The large monetary injections by the US, ECB and Japan pose other threats. Parts of the monetary emission will inevitably spill into other economies, including potentially China's, threatening to create asset bubbles. For this reason leading international monetary experts, such as Barry Eichengreen, have advised countries to strengthen administrative currency controls.

Given this situation, China's central bank has rightly been cautious with regard to monetary easing. Rather than making further reductions in interest rates, or cuts in reserve requirements, since July it has preferred to deal with domestic liquidity issues by short term monetary injections which can be reversed relatively rapidly.

Given the downward pressures from the world economy, China clearly must boost domestic demand. However, the Western Central Bank policies already described mean that this must largely be done by means which directly stimulate China's productive economy rather than by generalized monetary emissions. Given this, the key question becomes: How should such a stimulus be divided between investment and consumption?

China's former World Bank chief economist Lin Yifu has rightly argued that, for long-term economic reasons, an economic stimulus is better delivered via boosting investment rather than consumption. The same conclusion follows from trends already described in the business cycle since the financial crisis hit. Nevertheless, China has significantly increased its percentage of investment in GDP since 2008 and practical management factors must be taken into account - it is difficult to deliver very large increases in investment efficiently. For that reason, China's recent economic policy moves to moderately boost both consumption and investment are appropriate. Investment increases were included in measures adopted in the summer. Steps to boost consumption were taken by, for example, abolishing road tolls during China's recent Golden Week holiday - a measure designed to encourage tourism.

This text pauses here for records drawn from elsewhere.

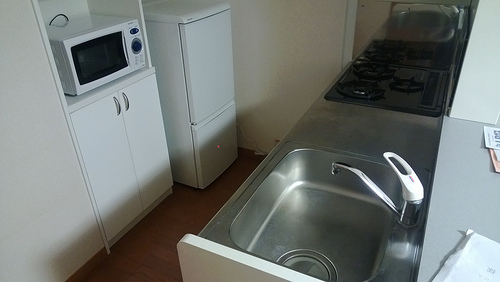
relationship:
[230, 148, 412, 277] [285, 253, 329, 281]
sink has hole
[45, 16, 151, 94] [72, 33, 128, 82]
microwave has door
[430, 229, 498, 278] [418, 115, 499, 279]
paper on counter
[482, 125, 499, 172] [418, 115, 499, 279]
paper on counter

Massive monetary emissions by Western Central Banks are unlikely to lead to significant growth in their economies, given they fail to deal with the underlying problem of falling investment. They will, however, create problems for others in the world economy. No country, including China, can entirely escape all the problems which will result from the travails of struggling Western economies. But the structural superiority of China's socialist market economy over Western free market ones means that, as has been the case since 2008, China will continue to ride periods of economic turbulence far more successfully than other major countries.